How many of you spent the majority of your childhood exploring the outdoors as I did? My guess is, most of you. My outdoor experience growing up was a key factor in my cognitive, physical, social, and emotional development. In the example above, I tested my balance, coordination, and endurance. I learned about disappointment and how to manage frustration with my failings. My experience helped me develop my imagination, observation skills, and manage risk. Finally, because I spent my childhood outside, I found a connection to nature that in turn developed my understanding of conservation. A 2006 Cornell University study demonstrated that children under the age of 11 who have positive experiences in wild nature, tend to develop a strong conservation ethic as adults. Playing outdoors helps create the next generation of conservation leaders.

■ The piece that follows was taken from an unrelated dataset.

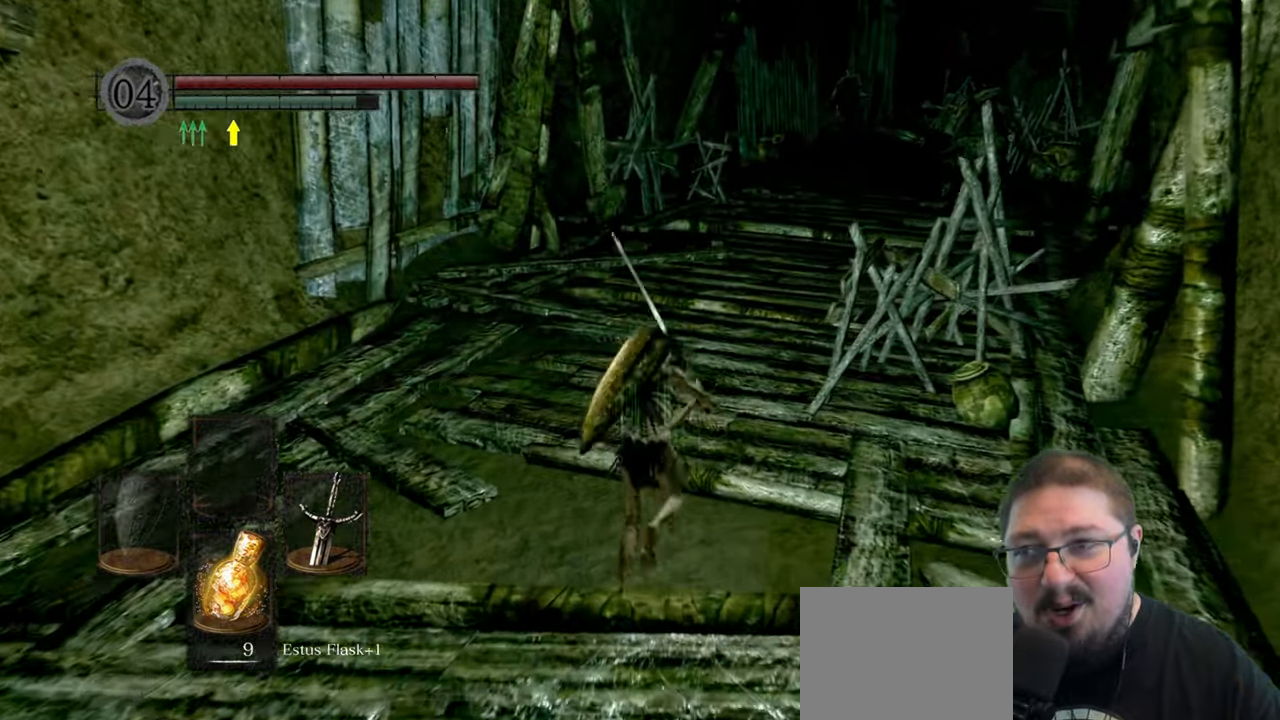
{"buttons": ["B"], "left_stick": "up", "right_stick": "center", "events": []}
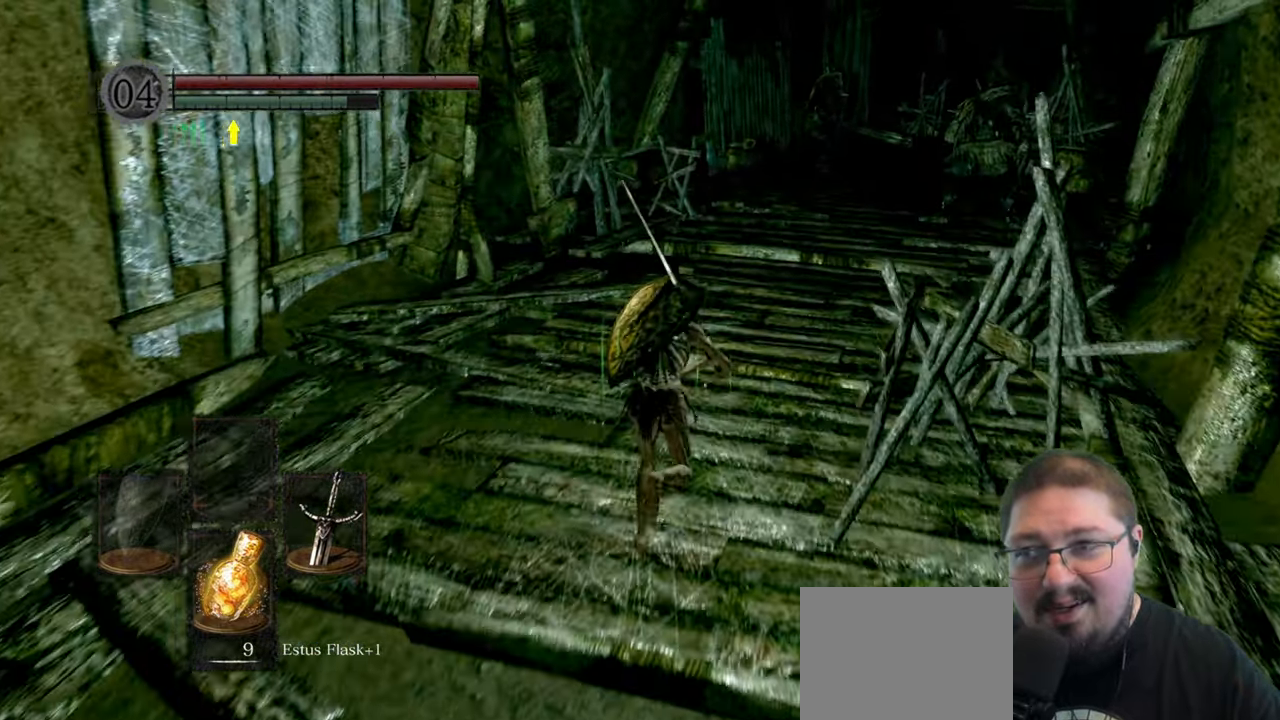
{"buttons": ["B"], "left_stick": "up", "right_stick": "center", "events": []}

Every day, the Monk Botanical Gardens' school and public programs provide outdoor experiences for children. This fall, the Gardens offered Head Start in the Gardens program for Marathon county Head Strat students, aged 3-5 years. Combining early childhood education and conservation education is an effective method to prepare children for school and life. Close and constant contact with nature contributes to young children's motor, sensory, social, emotional, moral, and cognitive development, adding to the child’s physical and mental well-being. The Head Start students will spend three hours of their day outdoors, in all types of weather. The season and the interests of the children will drive the curriculum. By the end of the school year, students will have an intimate connection to the Gardens. We may never return to a time when kids roam freely, exploring the natural world on their own, but we can provide similar experiences to our children within today’s social parameters. The Head Start in the Gardens program will accomplish just that while nurturing our future conservation leaders.